Your objective
Carry on the Before Midnight review below, beginning right after its final sentence.

Excerpt to read
★ ★ ★ ★

Before Midnight

Genre: Drama

Director: Richard Linklater

Writers: Richard Linklater & Ethan Hawke & Julie Delpy

Cast: Ethan Hawke, Julie Delpy

Running Length: 109 minutes

Synopsis: In Before Midnight, we meet Celine (Julie Delpy) and Jesse (Ethan Hawke) 9 years on. Almost 2 decades have passed since that first meeting on a train bound for Vienna, and we now find them in their early 40’s in Greece. Before the clock strikes midnight, we will again become part of their story.

Review: It’s rare for a movie these days to be entirely about dialogue, but Richard Linklater’s sequel to the well-loved Before Sunrise and Before Sunset movies is exactly that. Yes, this is about as much of a “talkie” as one can get, but when the dialogue is of such high quality it’s impossible to fault. Before Midnight bucks the increasingly popular trend of dumbing down movies for the largest possible mass audience, and yet remains such a pleasure to watch that audiences who are mentally prepared for the movie would find themselves richly rewarded.

★ ★ ★ ★

Recorded data
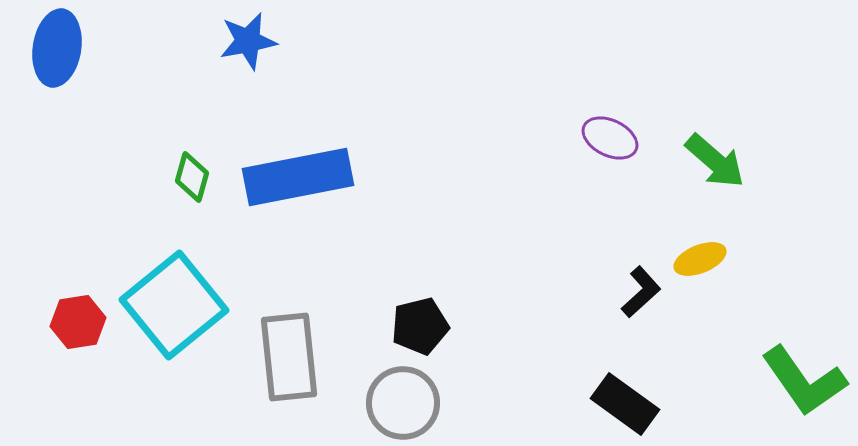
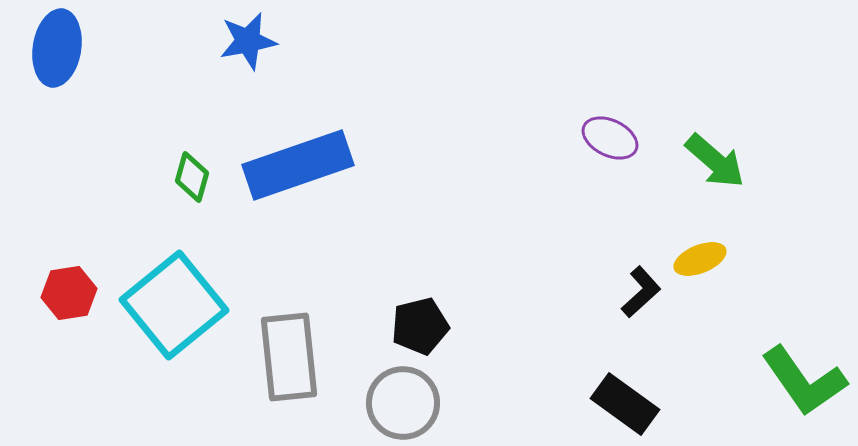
blue rectangle: moved 12 px up; rotated 8 degrees counterclockwise
red hexagon: moved 9 px left, 29 px up
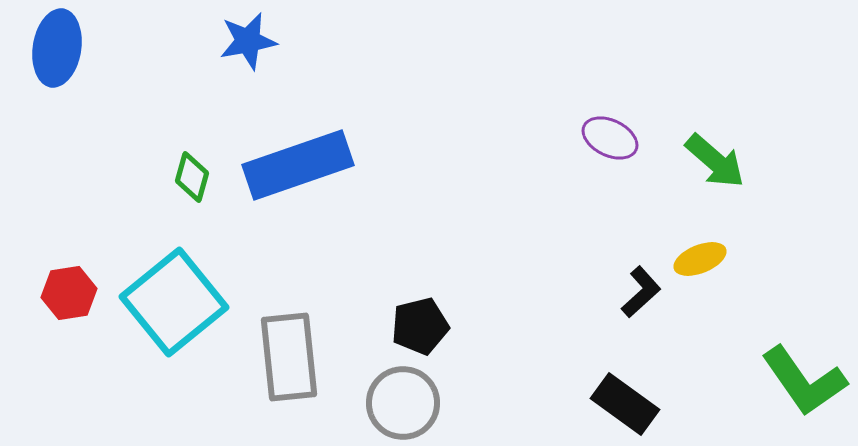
cyan square: moved 3 px up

★ ★ ★ ★

Exercise answer
A caveat: although Before Midnight can be viewed as a standalone movie, much of the context would be lost if one has not watched Before Sunrise and Before Sunset, so much so that it should almost be a prerequisite. Having gotten that out of the way, for viewers who are familiar with Jesse and Celine, this movie answers the “what if?” definitively – the two have become an item, and in the time the audience have spent apart from them, they have also become parents to a pair of twins. While it was all magical romance in the previous instalments, Before Midnight takes the duo in a slightly different direction. Interactions between the couple are now tinged with more real world weariness and bitterness, although it’s still clear that love remains between the two.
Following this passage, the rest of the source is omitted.